Senator Gareth Evans —The answer to the honourable senator's question is as follows:

  (1) While Albanian authorities could justifiably be accused of some heavy-handedness in their treatment of ethnic Greeks in southern Albania, the Albanian Government has recently introduced human rights legislation and seems committed to fair treatment for all its citizens. During his visit to Albania late last year the Greek Foreign Minister Papoulias raised the issue of more equitable treatment for Albania's Greek minority. As a result of the visit, the Albanian government pledged legislation to enable the Greek language to be taught throughout Albania. The visit has raised hopes for a more constructive bilateral relationship in the future. Further, in 1993 the Conference on Security and Cooperation in Europe (CSCE) Commissioner for Minorities, Max van der Stoel, visited Albania to investigate claims of discrimination against the Greek community. Van der Stoel's report said Albania's commitment to providing full CSCE rights to ethnic Greeks was real and that the ethnic Greek community does in fact enjoy those rights.

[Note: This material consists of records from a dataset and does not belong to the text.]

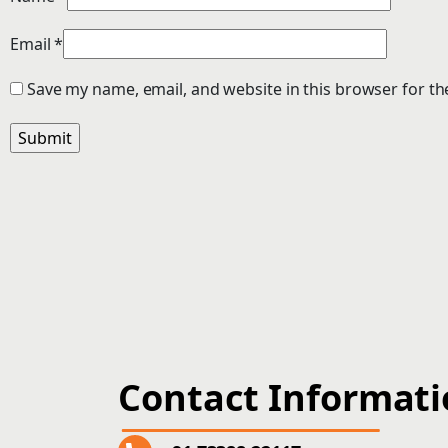
Email
*
Save my name, email, and website in this browser for th
Contact Informat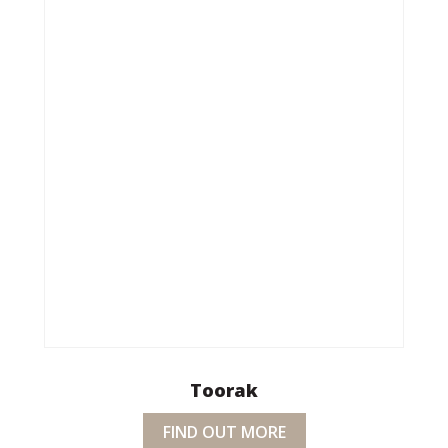
Toorak
FIND OUT MORE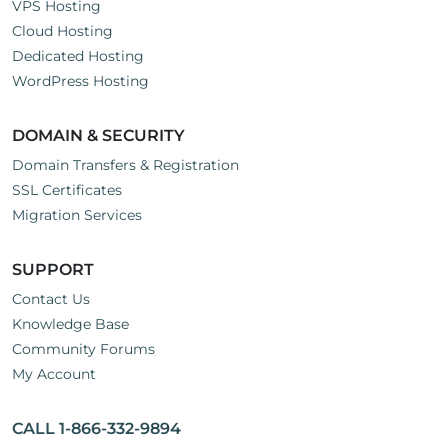
VPS Hosting
Cloud Hosting
Dedicated Hosting
WordPress Hosting
DOMAIN & SECURITY
Domain Transfers & Registration
SSL Certificates
Migration Services
SUPPORT
Contact Us
Knowledge Base
Community Forums
My Account
CALL 1-866-332-9894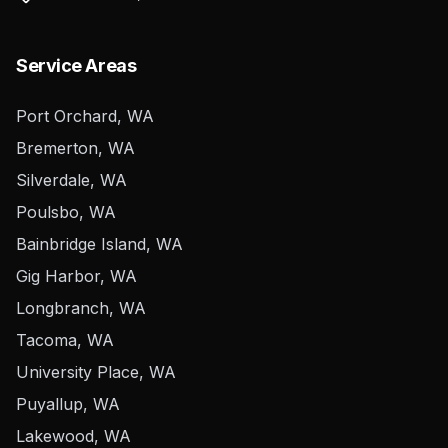
Service Areas
Port Orchard, WA
Bremerton, WA
Silverdale, WA
Poulsbo, WA
Bainbridge Island, WA
Gig Harbor, WA
Longbranch, WA
Tacoma, WA
University Place, WA
Puyallup, WA
Lakewood, WA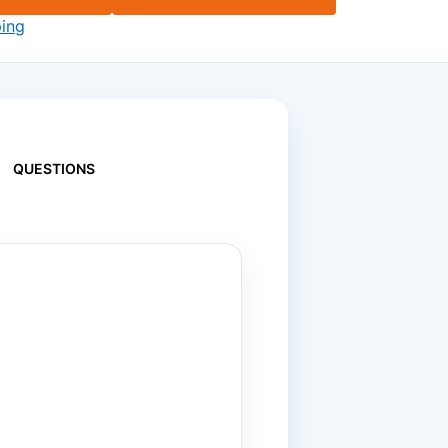
ping
QUESTIONS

  (2) During a visit to Albania in February 1994, Australia's Ambassador to Albania and Italy clearly registered Australia's human rights concerns in meetings with President Berisha, Deputy Prime Minister Kopliku and Foreign Minister Serreqi. Such concerns were raised in a general context and did not specify the issue of Albania's treatment of its Greek minority. Particularly in discussions with Mr Kopliku, the Ambassador explained Australia's policy of global concern for human rights and our strong hope that the political evolution in Albania would respect all democratic norms.

  (3) President Berisha, during his meeting with Australia's Ambassador in February 1994, said that the relationship between Albania and Greece was no longer in a state of crisis. The visit in late 1993 by Foreign Minister Papoulias seems to have helped mend relations. Although incidents of human rights abuse undoubtedly still occur, including against ethnic Greeks, Albania has made enormous progress towards instituting democratic and human rights norms. This progress is even more commendable considering the four and a half decades of repressive dictatorship Albania endured prior to 1990. Albania now welcomes foreigners to observe or monitor its adherence to international human rights principles.